# Anyone own a Verizon Network Extender?



## macgyver (Jun 6, 2011)

I would like to find out how many people own a Verizon Network Extender?
You may be very surprised about something! 
More on this after a head count!


----------



## macgyver (Jun 6, 2011)

Reserved For more info:


----------



## Nusince (Jun 6, 2011)

I do not (i haz the beee geez at my house) but I set one up at my parents house since the live in the boonies...


----------



## Steady Hawkin (Jun 8, 2011)

I dont, but would love to hear what info you have on it.


----------



## Brian (Jun 7, 2011)

Tagged... If it is something worth it, I may have to pick one up

Sent from my ADR6400L using Tapatalk


----------



## avlfive (Jun 6, 2011)

No.
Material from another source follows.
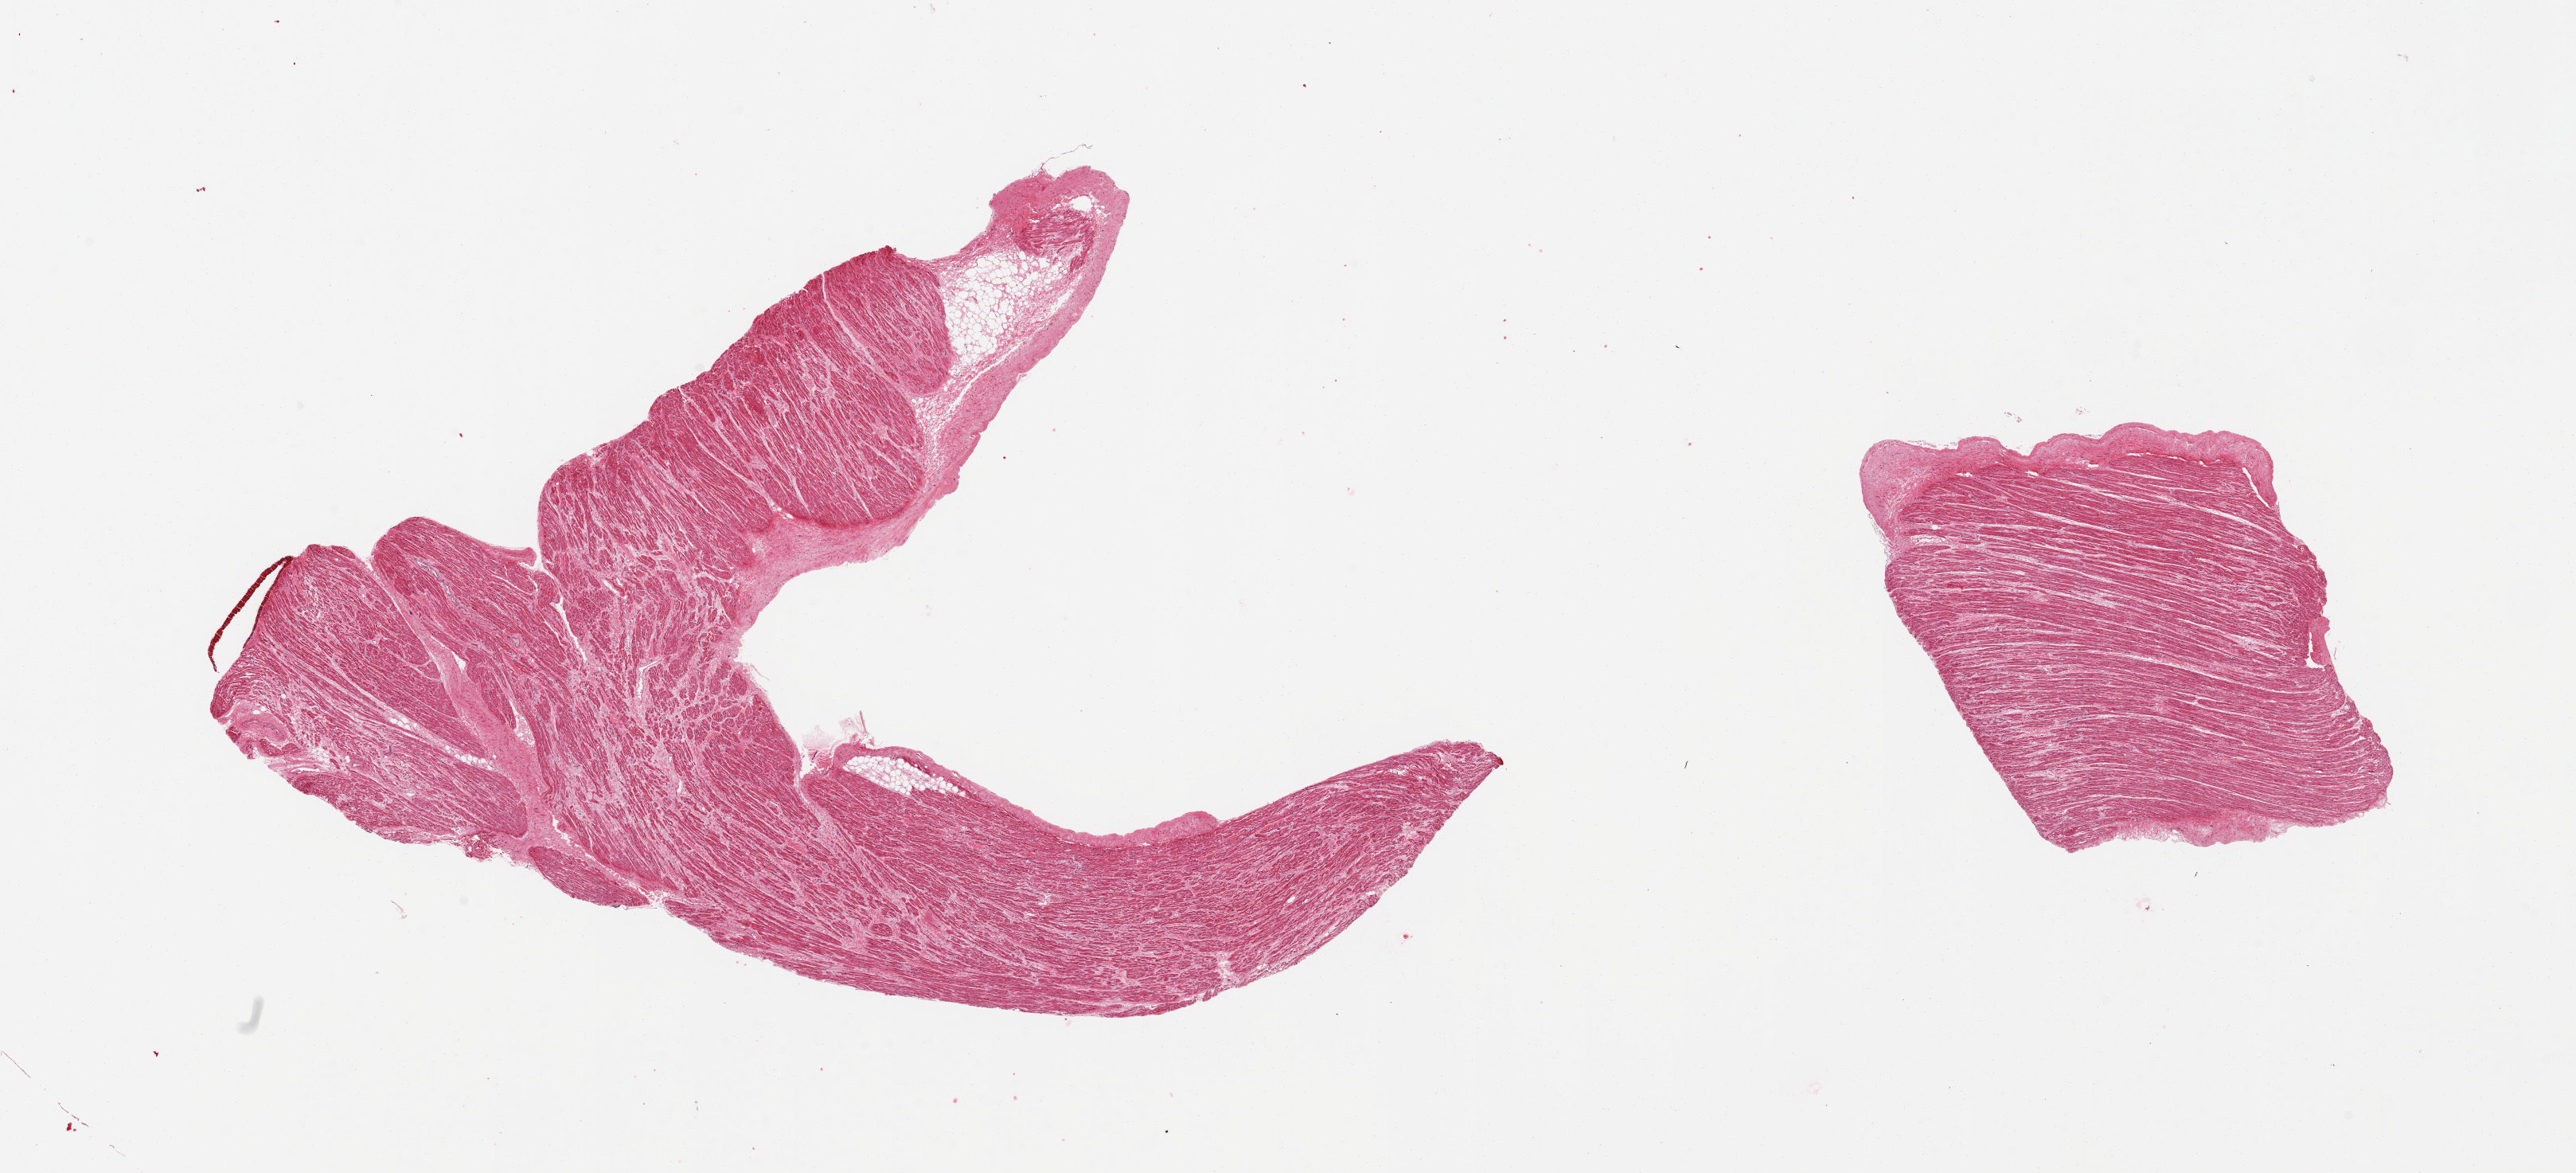
Hematoxylin and eosin (H&E) whole-slide image, a low-resolution overview of the entire scanned area, about 25.6 x 11.7 mm (slide scanned at 20x); PAXgene-fixed, paraffin-embedded tissue; target tissue: auricular appendage; tissue donor sample. Male donor.
Review note (as recorded): 2 pieces; 10% fat & fibrous in 1.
I don't. Why?


----------



## jmo (Jun 10, 2011)

I do indeed own a VZW Network Extender. I live in an apartment complex and I couldn't get signal for squat before I got the extender. Sort of tricky since it needs to be placed by a window to get a GPS signal. Also, it's a little unreliable when you have your internet connection maxed. I have AT&T DSL 6Mbps just for reference. Other than that, it's pretty nice.


----------



## teh_g (Jun 6, 2011)

I got mine because there was barely any service in my apartment due to the topography. Verizon gave it to me for free when I called them instead of me going to another service. It worked great except for the lack of 3G. It caused issues if I walked in while on the phone. I think it was bad at handing off and taking in progress calls.

For free, it was great.


----------